**EXERCISE AIM**.
Extract the opening line of the entries and every line after it, stopping at and including the line that contains "X41905000Y-48260000D03*". Do not include pictures.

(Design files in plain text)
- Opening Delimiter -

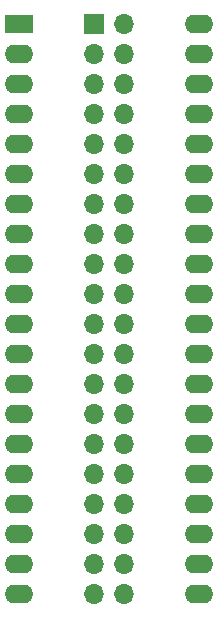
<source format=gbs>
G04 #@! TF.GenerationSoftware,KiCad,Pcbnew,6.0.2+dfsg-1*
G04 #@! TF.CreationDate,2025-08-24T00:36:08+02:00*
G04 #@! TF.ProjectId,DIP40-TO-2x20,44495034-302d-4544-9f2d-327832302e6b,rev?*
G04 #@! TF.SameCoordinates,Original*
G04 #@! TF.FileFunction,Soldermask,Bot*
G04 #@! TF.FilePolarity,Negative*
%FSLAX46Y46*%
G04 Gerber Fmt 4.6, Leading zero omitted, Abs format (unit mm)*
G04 Created by KiCad (PCBNEW 6.0.2+dfsg-1) date 2025-08-24 00:36:08*
%MOMM*%
%LPD*%
G01*
G04 APERTURE LIST*
%ADD10R,1.700000X1.700000*%
%ADD11O,1.700000X1.700000*%
%ADD12R,2.400000X1.600000*%
%ADD13O,2.400000X1.600000*%
G04 APERTURE END LIST*
D10*
X39365000Y-25400000D03*
D11*
X41905000Y-25400000D03*
X39365000Y-27940000D03*
X41905000Y-27940000D03*
X39365000Y-30480000D03*
X41905000Y-30480000D03*
X39365000Y-33020000D03*
X41905000Y-33020000D03*
X39365000Y-35560000D03*
X41905000Y-35560000D03*
X39365000Y-38100000D03*
X41905000Y-38100000D03*
X39365000Y-40640000D03*
X41905000Y-40640000D03*
X39365000Y-43180000D03*
X41905000Y-43180000D03*
X39365000Y-45720000D03*
X41905000Y-45720000D03*
X39365000Y-48260000D03*
X41905000Y-48260000D03*
X39365000Y-50800000D03*
X41905000Y-50800000D03*
X39365000Y-53340000D03*
X41905000Y-53340000D03*
X39365000Y-55880000D03*
X41905000Y-55880000D03*
X39365000Y-58420000D03*
X41905000Y-58420000D03*
X39365000Y-60960000D03*
X41905000Y-60960000D03*
X39365000Y-63500000D03*
X41905000Y-63500000D03*
X39365000Y-66040000D03*
X41905000Y-66040000D03*
X39365000Y-68580000D03*
X41905000Y-68580000D03*
X39365000Y-71120000D03*
X41905000Y-71120000D03*
X39365000Y-73660000D03*
X41905000Y-73660000D03*
D12*
X33015000Y-25400000D03*
D13*
X33015000Y-27940000D03*
X33015000Y-30480000D03*
X33015000Y-33020000D03*
X33015000Y-35560000D03*
X33015000Y-38100000D03*
X33015000Y-40640000D03*
X33015000Y-43180000D03*
X33015000Y-45720000D03*
X33015000Y-48260000D03*
X33015000Y-50800000D03*
X33015000Y-53340000D03*
X33015000Y-55880000D03*
X33015000Y-58420000D03*
X33015000Y-60960000D03*
X33015000Y-63500000D03*
X33015000Y-66040000D03*
X33015000Y-68580000D03*
X33015000Y-71120000D03*
X33015000Y-73660000D03*
X48255000Y-73660000D03*
X48255000Y-71120000D03*
X48255000Y-68580000D03*
X48255000Y-66040000D03*
X48255000Y-63500000D03*
X48255000Y-60960000D03*
X48255000Y-58420000D03*
X48255000Y-55880000D03*
X48255000Y-53340000D03*
X48255000Y-50800000D03*
X48255000Y-48260000D03*
X48255000Y-45720000D03*
X48255000Y-43180000D03*
X48255000Y-40640000D03*
X48255000Y-38100000D03*
X48255000Y-35560000D03*
X48255000Y-33020000D03*
X48255000Y-30480000D03*
X48255000Y-27940000D03*
X48255000Y-25400000D03*
M02*

</source>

- Closing Delimiter -

**SOLVED PROBLEM**.
<source format=gbs>
G04 #@! TF.GenerationSoftware,KiCad,Pcbnew,6.0.2+dfsg-1*
G04 #@! TF.CreationDate,2025-08-24T00:36:08+02:00*
G04 #@! TF.ProjectId,DIP40-TO-2x20,44495034-302d-4544-9f2d-327832302e6b,rev?*
G04 #@! TF.SameCoordinates,Original*
G04 #@! TF.FileFunction,Soldermask,Bot*
G04 #@! TF.FilePolarity,Negative*
%FSLAX46Y46*%
G04 Gerber Fmt 4.6, Leading zero omitted, Abs format (unit mm)*
G04 Created by KiCad (PCBNEW 6.0.2+dfsg-1) date 2025-08-24 00:36:08*
%MOMM*%
%LPD*%
G01*
G04 APERTURE LIST*
%ADD10R,1.700000X1.700000*%
%ADD11O,1.700000X1.700000*%
%ADD12R,2.400000X1.600000*%
%ADD13O,2.400000X1.600000*%
G04 APERTURE END LIST*
D10*
X39365000Y-25400000D03*
D11*
X41905000Y-25400000D03*
X39365000Y-27940000D03*
X41905000Y-27940000D03*
X39365000Y-30480000D03*
X41905000Y-30480000D03*
X39365000Y-33020000D03*
X41905000Y-33020000D03*
X39365000Y-35560000D03*
X41905000Y-35560000D03*
X39365000Y-38100000D03*
X41905000Y-38100000D03*
X39365000Y-40640000D03*
X41905000Y-40640000D03*
X39365000Y-43180000D03*
X41905000Y-43180000D03*
X39365000Y-45720000D03*
X41905000Y-45720000D03*
X39365000Y-48260000D03*
X41905000Y-48260000D03*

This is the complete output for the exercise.